CAPITAINE Thérèse [née REISBAUM Basi, dite Thérèse, puis dite Madeleine] [version DBK]

Par Claude Pennetier

Née le 10 novembre 1905 à Koviro (Lituanie), morte le 25 janvier 1989 au Plessis-Robinson (Hauts-de-Seine) ; ouvrière métallurgiste en Belgique puis en France ; élève de l’École léniniste internationale ; déportée à Ravensbrück en avril 1944.

Fille d’un employé et d’une femme de ménage ayant six enfants, Basi Reisbaum, née dans une famille juive lituanienne, fut poussée vers les études par son père qui préférait « souffrir toutes les privations du monde pourvu que les enfants aillent à l’école ». Mais, en septième année, excellente élève, elle fut expulsée de l’école comme « élément nuisible ». Elle travailla dans une usine de savons puis licenciée, décida de partir en Belgique. Ses anciens professeurs lui demandèrent de passer ses examens en candidate libre et elle fut reçue avant de quitter la Lituanie en 1924. Elle suivit des cours à la faculté de chimie tout en travaillant dans la métallurgie. Ses professeurs lui obtinrent une bourse qui lui permit d’alterner études et travail ouvrier. Elle militait dans une organisation juive, la Kulturverein où elle rencontra des militants communistes. Son adhésion au Parti communiste belge en avril 1927 coïncida avec l’interruption de ses études. En 1929, elle fut élue au bureau de rayon de Liège. La police belge l’expulsa vers la France en mai 1930.

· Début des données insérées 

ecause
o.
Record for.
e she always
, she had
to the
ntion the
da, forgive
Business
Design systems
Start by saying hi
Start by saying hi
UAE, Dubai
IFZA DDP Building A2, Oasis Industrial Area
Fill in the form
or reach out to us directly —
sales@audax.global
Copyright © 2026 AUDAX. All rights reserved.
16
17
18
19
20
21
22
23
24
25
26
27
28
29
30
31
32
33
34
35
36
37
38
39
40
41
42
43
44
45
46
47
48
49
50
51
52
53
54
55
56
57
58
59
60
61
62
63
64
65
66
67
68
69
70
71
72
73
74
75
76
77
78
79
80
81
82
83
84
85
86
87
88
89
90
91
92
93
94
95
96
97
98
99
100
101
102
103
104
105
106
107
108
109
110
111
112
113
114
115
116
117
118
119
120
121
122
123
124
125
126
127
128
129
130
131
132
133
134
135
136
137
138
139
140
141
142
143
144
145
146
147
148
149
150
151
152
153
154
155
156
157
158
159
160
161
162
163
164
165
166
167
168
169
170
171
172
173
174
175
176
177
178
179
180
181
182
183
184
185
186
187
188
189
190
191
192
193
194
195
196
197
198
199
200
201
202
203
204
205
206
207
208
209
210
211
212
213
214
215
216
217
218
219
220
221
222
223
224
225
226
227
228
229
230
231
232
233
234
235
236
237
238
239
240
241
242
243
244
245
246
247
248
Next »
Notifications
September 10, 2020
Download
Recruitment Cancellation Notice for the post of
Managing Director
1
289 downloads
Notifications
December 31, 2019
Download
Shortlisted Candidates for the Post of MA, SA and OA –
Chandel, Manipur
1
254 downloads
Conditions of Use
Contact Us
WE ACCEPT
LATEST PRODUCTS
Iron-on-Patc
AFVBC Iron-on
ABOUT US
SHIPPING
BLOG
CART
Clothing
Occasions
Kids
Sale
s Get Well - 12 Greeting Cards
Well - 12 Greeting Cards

Thérèse Capitaine fut décolleteuse dans les usines de matériel téléphonique et épousa un militant, secrétaire de la cellule de Renault : son nom de Capitaine semble être celui de son mari. Militante communiste de la région parisienne, Thérèse Capitaine fut sélectionnée pour suivre les cours de l’École léniniste internationale de Moscou en 1931 sous le nom de Petit. Sa promotion comprenait six autres militants parisiens : Zellner, Gaston Dourdin*, Albert Dalmas, Jean Paumard*, Edgar Monceaux* et Auguste Gillot*. Elle fut jugée favorablement : « très intelligente », « a de grandes possibilités », « en raison de ce qu’elle connaît au moins trois langues (russe, français, allemand) pourrait peut-être faire un travail spécial ».

Après son retour, fin 1932, elle travailla jusqu’en avril 1933 en usine. Elle fut accusée d’avoir soutenu l’opposition trotskysante dans le rayon de Boulogne et d’avoir demandé le désistement de Jacques Duclos en faveur des socialistes. Mais le même rapport interne du 25 mai 1933 notait qu’elle se détachait de cette opposition.

Résistante, arrêtée, incarcérée à la prison centrale de Rennes, elle fut déportée à Ravensbrück en avril 1944, transférée ensuite au kommando d’Holleischen.

Restée militante communiste à Paris puis au Plessis-Robinson, elle reçut une médaille, en 1987, à l’ambassade de l’Union Soviétique lors d’une réception à l’occasion du 70e anniversaire de la Révolution d’Octobre, « en reconnaissance de sa contribution personnelle à la défense des conquêtes de la Révolution et à la fidélité de son amitié à l’Union soviétique ». Divorcée de Louis Capitaine en 1949, veuve de son second mari, Lucien Réta, titulaire d’une pension de victime civile de la guerre 1939-1945, elle percevait également la retraite du combattant.

Pour citer cet article :
http://maitron-en-ligne.univ-paris1.fr/spip.php?article50875, notice CAPITAINE Thérèse [née REISBAUM Basi, dite Thérèse, puis dite Madeleine] [version DBK] par Claude Pennetier, version mise en ligne le 18 juillet 2009, dernière modification le 25 septembre 2010.

Par Claude Pennetier

SOURCES : RGASPI, 495 270 8467. — BMP, bobine 394. — D. Tartakowsky, Les premiers communistes français. Formation des cadres et bolchevisation, Paris, Presses de la Fondation nationale des sciences politiques, 1980, p. 202 note 46. — DBMOMS, notice Thérèse Capitaine par Lynda Khayat.